The length of MTHL over water is 16.5 km and 5.5 km on land. The first contract, for intertidal and marine construction comprising 10.38 km was awarded to Larsen and Toubro and Japan's IHI Corp consortium. The second contract for marine construction of 7.8 km went to Korean Daewoo E&C in a joint venture with Tata Projects Ltd, a construction subsidiary of the Tata Group. The 3.6-km third contract for land roadwork is held by Tata Projects.

Corrosion-resistant materials were used to withstand weather conditions such as high wind speeds and tides, along with earthquakes up to 6.5 magnitude and cyclones. Around 1,100 lighting poles coated with a corrosion-free polyurethane coating are equipped with a central control and monitoring system.

 Seventy spans of the link, for about 6.4 km, are comprised of orthotropic steel decks using Japanese technology. The width of the steel superstructure is about 14.92 m for each carriageway.
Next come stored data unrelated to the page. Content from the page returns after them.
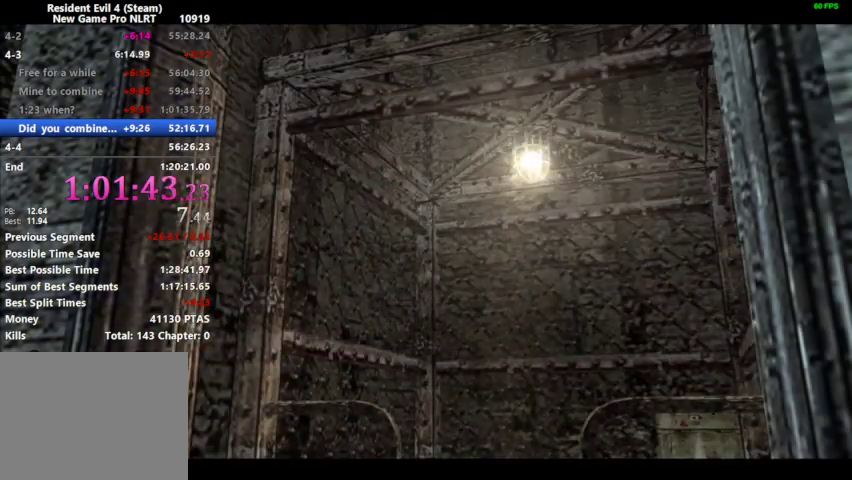
{"buttons": ["DPAD_UP", "DPAD_RIGHT"], "right_stick": "center", "events": [[33, "SQUARE", "up"], [167, "SQUARE", "down"], [233, "SQUARE", "up"], [267, "SQUARE", "down"], [300, "SQUARE", "up"], [367, "SQUARE", "down"], [400, "SQUARE", "up"]]}
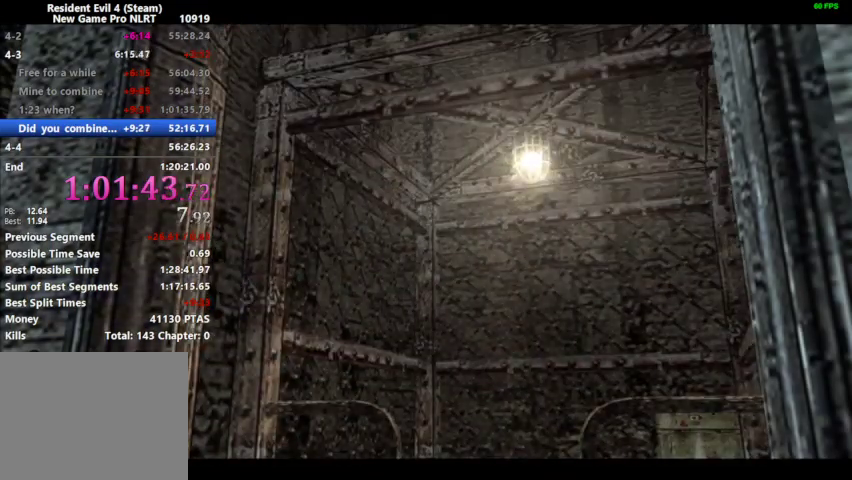
{"buttons": ["DPAD_UP", "DPAD_RIGHT"], "right_stick": "center", "events": [[33, "SQUARE", "down"], [67, "SQUARE", "up"], [133, "SQUARE", "down"], [167, "SQUARE", "up"], [233, "SQUARE", "down"], [267, "SQUARE", "up"], [333, "SQUARE", "down"], [367, "SQUARE", "up"], [433, "SQUARE", "down"], [467, "SQUARE", "up"]]}
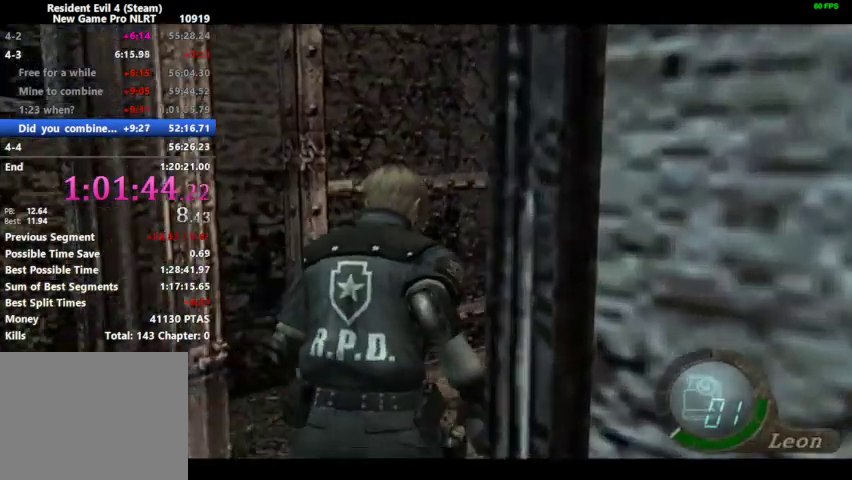
{"buttons": ["SQUARE", "DPAD_UP", "DPAD_RIGHT"], "right_stick": "center", "events": [[100, "SQUARE", "down"], [167, "SQUARE", "up"], [300, "SQUARE", "down"], [367, "SQUARE", "up"], [400, "SQUARE", "down"], [467, "SQUARE", "up"], [500, "SQUARE", "down"]]}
According to JICA, orthotropic steel decks are lighter but stronger than concrete or composite girder bridges, requiring fewer and smaller piers. IHI Corp utilized its group factories, mainly in Japan and Vietnam for fabrication.

The deck segments were separated into six to eight blocks and delivered to the site in 33 shipments by sea. These blocks were assembled at the site into erection units, as long as 180 m and as heavy as around 2,600 metric tons, and moved on self-propelled modular transporters to the temporary jetty. The orthotropic steel decks were loaded onto a special barge equipped with lifting towers with 16 strand jacks and lifted onto the piers. The barge was towed to the assembly location, according to JICA.

A senior JICA official stated when the segments were being erected: "I strongly hope that some of the approaches and innovative technologies, adopted under MTHL become models of excellence, which could be replicated in other infrastructure projects in India."

Mumbai has only 2,000 km of road compared to Delhi’s 29,000 km. With increasing congestion, the Maharashtra government is focusing on building metro rail corridors as well as roadwork.

Three megaprojects—Mumbai Metro Line 3, the Navi Mumbai Airport and the Mumbai Coastal Road—are also expected to start operations this year.

Mumbai’s population is projected to more than double in coming decades, reaching 42 million by 2060. AECOM India CEO Avinash Misra said at an industry forum: “An integrated approach to land planning in Mumbai may serve as an example for other rapidly growing cities ... with holistic transportation planning, including metro, transit-oriented development and strategic road improvements, Mumbai can ensure that it makes the best use of its land today and tomorrow.”